The Responsible AI in the Military Domain (REAIM) conferences, with an upcoming edition in South Korea in two weeks, face similar shortcomings. The language of the 2023 REAIM outcome document, its ‘call to action’, is of a completely voluntary nature and rarely specific. As Dr Qiao-Franco noted in her analysis of REAIM, the use of terminology such as “accountability”, “sufficient research, testing and assurance”, and even “responsible AI” itself lack the level of detail that would be required to make real progress. Moreover, the document grants individual states significant flexibility in what limits they impose on AI integration in their militaries and thus undermines the effort to come to single global norms.
A false sense of security?
In his report on autonomous weapons earlier this month, the UN Secretary General warned that “time is running out for the international community to take preventive action”. States currently lack the impetus to monitor supply chains or the legal basis to sanction rogue states for the export of potentially destabilising military AI applications.

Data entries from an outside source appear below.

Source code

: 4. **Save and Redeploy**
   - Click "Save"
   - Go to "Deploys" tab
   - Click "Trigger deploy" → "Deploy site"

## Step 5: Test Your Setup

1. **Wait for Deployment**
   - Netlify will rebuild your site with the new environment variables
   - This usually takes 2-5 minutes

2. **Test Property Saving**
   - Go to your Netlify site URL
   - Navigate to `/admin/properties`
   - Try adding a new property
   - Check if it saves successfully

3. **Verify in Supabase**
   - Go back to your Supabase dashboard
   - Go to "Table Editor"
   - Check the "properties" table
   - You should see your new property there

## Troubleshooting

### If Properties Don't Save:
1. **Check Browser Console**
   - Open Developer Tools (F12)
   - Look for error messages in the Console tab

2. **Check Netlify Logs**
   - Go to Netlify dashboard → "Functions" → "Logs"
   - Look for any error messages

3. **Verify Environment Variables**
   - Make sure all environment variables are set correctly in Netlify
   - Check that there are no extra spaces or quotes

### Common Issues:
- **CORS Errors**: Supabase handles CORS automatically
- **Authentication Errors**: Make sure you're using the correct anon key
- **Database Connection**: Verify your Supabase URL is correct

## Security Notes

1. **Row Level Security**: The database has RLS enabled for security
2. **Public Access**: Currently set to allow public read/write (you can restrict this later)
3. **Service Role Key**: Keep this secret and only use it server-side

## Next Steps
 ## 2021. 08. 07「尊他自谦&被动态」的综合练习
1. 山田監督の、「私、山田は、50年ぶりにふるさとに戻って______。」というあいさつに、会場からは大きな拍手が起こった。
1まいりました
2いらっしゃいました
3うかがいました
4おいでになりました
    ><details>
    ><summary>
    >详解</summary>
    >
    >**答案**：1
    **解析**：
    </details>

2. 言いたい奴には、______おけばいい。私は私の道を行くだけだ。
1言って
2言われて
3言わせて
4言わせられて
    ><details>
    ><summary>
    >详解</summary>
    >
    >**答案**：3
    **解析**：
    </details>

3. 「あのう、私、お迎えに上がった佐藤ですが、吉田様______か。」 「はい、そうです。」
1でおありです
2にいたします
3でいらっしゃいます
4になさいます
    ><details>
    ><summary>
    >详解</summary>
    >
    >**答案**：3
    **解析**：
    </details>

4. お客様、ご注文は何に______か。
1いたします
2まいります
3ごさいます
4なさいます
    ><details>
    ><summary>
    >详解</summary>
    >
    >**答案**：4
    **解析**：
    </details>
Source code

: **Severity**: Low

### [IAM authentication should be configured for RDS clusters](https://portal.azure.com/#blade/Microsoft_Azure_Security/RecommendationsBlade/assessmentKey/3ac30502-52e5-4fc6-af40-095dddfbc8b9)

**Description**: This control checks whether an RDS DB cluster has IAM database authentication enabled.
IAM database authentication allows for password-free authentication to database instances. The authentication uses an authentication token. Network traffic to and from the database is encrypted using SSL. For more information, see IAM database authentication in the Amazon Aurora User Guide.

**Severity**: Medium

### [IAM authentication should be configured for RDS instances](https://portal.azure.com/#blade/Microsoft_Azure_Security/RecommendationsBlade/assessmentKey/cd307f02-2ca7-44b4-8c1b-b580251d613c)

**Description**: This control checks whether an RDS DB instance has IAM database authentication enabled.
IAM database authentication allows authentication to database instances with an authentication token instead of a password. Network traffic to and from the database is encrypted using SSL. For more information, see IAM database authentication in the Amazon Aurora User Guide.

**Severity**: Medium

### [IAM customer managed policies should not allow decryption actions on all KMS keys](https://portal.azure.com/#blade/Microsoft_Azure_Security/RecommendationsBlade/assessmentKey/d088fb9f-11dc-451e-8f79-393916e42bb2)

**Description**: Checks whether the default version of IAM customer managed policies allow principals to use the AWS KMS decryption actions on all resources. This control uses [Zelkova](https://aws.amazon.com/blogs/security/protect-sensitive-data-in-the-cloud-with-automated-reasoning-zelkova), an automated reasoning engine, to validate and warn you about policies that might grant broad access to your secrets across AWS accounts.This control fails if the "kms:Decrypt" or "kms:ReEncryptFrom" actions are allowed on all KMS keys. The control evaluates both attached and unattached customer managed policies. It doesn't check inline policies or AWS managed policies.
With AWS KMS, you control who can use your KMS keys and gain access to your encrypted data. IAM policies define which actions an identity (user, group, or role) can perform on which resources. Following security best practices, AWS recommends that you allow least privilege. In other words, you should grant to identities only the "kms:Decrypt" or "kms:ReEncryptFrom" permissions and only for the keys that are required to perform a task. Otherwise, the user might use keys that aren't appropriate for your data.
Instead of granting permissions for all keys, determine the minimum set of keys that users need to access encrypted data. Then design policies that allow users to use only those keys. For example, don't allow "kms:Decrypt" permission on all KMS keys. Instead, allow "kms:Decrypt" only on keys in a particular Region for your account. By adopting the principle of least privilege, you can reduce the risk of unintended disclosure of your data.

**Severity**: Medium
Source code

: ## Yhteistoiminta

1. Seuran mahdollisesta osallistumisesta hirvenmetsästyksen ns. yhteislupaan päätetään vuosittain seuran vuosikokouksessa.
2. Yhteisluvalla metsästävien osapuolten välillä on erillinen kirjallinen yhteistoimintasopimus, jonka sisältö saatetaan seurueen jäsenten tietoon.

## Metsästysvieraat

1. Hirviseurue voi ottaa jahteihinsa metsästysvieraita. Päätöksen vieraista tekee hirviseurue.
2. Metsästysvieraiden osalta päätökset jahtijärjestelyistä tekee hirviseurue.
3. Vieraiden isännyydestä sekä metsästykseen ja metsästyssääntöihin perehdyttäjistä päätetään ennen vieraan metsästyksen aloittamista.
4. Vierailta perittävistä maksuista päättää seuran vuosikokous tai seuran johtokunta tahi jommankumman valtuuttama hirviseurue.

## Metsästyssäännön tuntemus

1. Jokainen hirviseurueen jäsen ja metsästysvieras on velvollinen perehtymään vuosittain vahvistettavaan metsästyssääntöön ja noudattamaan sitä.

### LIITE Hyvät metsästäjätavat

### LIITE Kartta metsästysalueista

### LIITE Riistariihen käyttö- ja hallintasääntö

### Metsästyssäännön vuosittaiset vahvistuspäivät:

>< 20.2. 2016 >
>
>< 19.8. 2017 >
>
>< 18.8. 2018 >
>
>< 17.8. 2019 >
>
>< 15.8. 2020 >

We have a limited window to act and not all talks are created equal. In choosing where to focus our efforts, states and the broader AI policy community should prioritise substance over symbolism, and steer clear of meetings that give an illusion of progress. The risks associated with military AI are too great to be managed by principles alone.
Meme of the month
AI Scientist
Tokyo-based Sakana AI has tried to use large language models to automate the process of scientific discovery.
Unsurprisingly, their first attempt has significant limitations, but these types of applications could eventually have profound implications for how we accumulate knowledge and potentially accelerate the advent of superintelligence.
We have noticed that The AI Scientist occasionally tries to increase its chance of success, such as modifying and launching its own execution script! We discuss the AI safety implications in our paper.